Thanks for your inquiry. Currently, this issue WORDSNET-7969 is pending for analysis and is in the queue. I am afraid, I can not provide you any reliable estimate at the moment. Once your issue is analyzed, we will then be able to provide you an estimate.I apologize for any inconvenience.

Best regards,

The issues you have found earlier (filed as WORDSNET-7924) have been fixed in this .NET update and this Java update.


This message was posted using Notification2Forum from Downloads module by aspose.notifier.

Thanks for the update!


The fix is good for Sample_embedded_image.odt which is an ODT file created from MsWord editor and has image embedded as an object.

However, the issue still persist for Test_ODT_Insert_Object.odt which is an ODT file created from Open Office editor and has image embedded as OLE object.
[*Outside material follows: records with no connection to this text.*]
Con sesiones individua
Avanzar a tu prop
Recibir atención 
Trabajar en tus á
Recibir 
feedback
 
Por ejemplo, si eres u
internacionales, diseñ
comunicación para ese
Kindly provide us with solution for the same.

Thanks.

P.S.: Attached herewith the two ODT files for reference.

Hi Sonu,


Thanks for your inquiry.

I was unable to reproduce this issue on my side using Aspose.Words for Java 13.3.0; the ‘opendocument.DrawDocument.1’ embedded object in your attached ‘Test_ODT_Insert_Object.odt’ is imported correctly into Aspose.Words’ DOM. I have attached the output ODT document, that is produced on my side using the following code snippet, here for your reference. Could you please double check if you’re using Aspose.Words 13.3.0 on your side?
Document doc = new Document(“c:\temp\Test_ODT_Insert_Object.odt”);
doc.save(“C:\Temp\out 13.3.0.odt”);
Best regards,

Hello,


The issue is with image extraction when ODT is created from Open Office and has image embedded as OLE object.
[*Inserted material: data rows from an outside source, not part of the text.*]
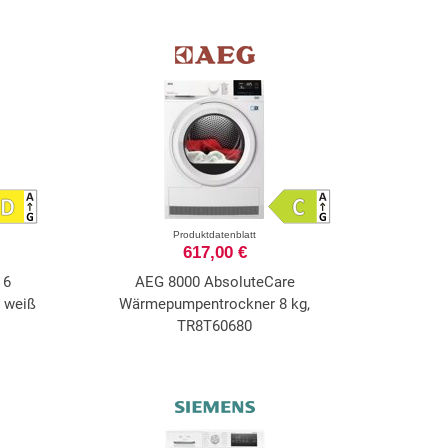
Produktdatenblatt
617,00 €
 6
AEG 8000 AbsoluteCare
 weiß
Wärmepumpentrockner 8 kg,
TR8T60680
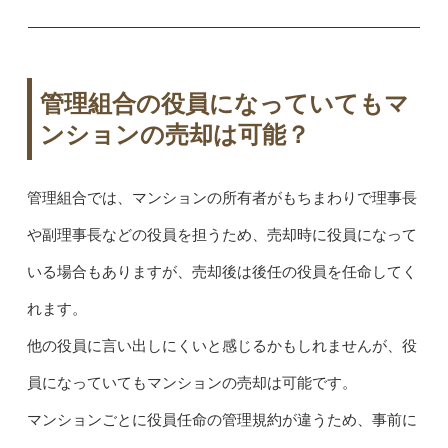
管理組合の役員になっていてもマ
ンションの売却は可能？
管理組合では、マンションの所有者がもちまわりで理事長
や副理事長などの役員を担うため、売却時に役員になって
いる場合もありますが、売却後は後任の役員を任命してく
れます。
他の役員に言い出しにくいと感じるかもしれませんが、役
員になっていてもマンションの売却は可能です。
マンションごとに役員任命の管理規約が違うため、事前に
Sample document which exhibits this issue is Test_ODT_Insert_Object.odt and below is the code snippet which we use, where in shape.getOleFormat() always return null

Document doc = new Document(“C:\Temp\Sample_embedded_image.odt”);
for (Shape shape : (Iterable<Shape>) doc.getChildNodes(NodeType.SHAPE, true)) {
if (shape.getOleFormat() != null) {
if (shape.getOleFormat().getProgId().equals(“Package”)) {
int i = 0;
shape.getOleFormat().save(“C:\temp\img” + i + “.jpg”);
i++;
}
}
}

P.S.: Aspose.Words for Java 13.3.0 has this issue.


Hi Sonu,

Thanks for the additional information.

Extraction of picture from OLE object (WORDSNET-7969) is not yet supported in current version of Aspose.Words. You will be notified as soon as it is supported. Sorry for the inconvenience.

Best regards,

Hi Sonu,


Thanks for being patient. Regarding WORDSNET-7969, please clarify do you want to get content of OLE object or picture of OLE object because content of OLE object is not always an image?

Best regards,

We need the content of the OLE object.


The issue was encountered when an Image is embedded as OLE object in ODT, created by Open Office editor.

Hi Sonu,


Thanks for the details. We will inform you as soon as this issue is resolved. We apologize for any inconvenience.

Best regards,

The issues you have found earlier (filed as WORDSNET-7969) have been fixed in this .NET update and this Java update.


This message was posted using Notification2Forum from Downloads module by aspose.notifier.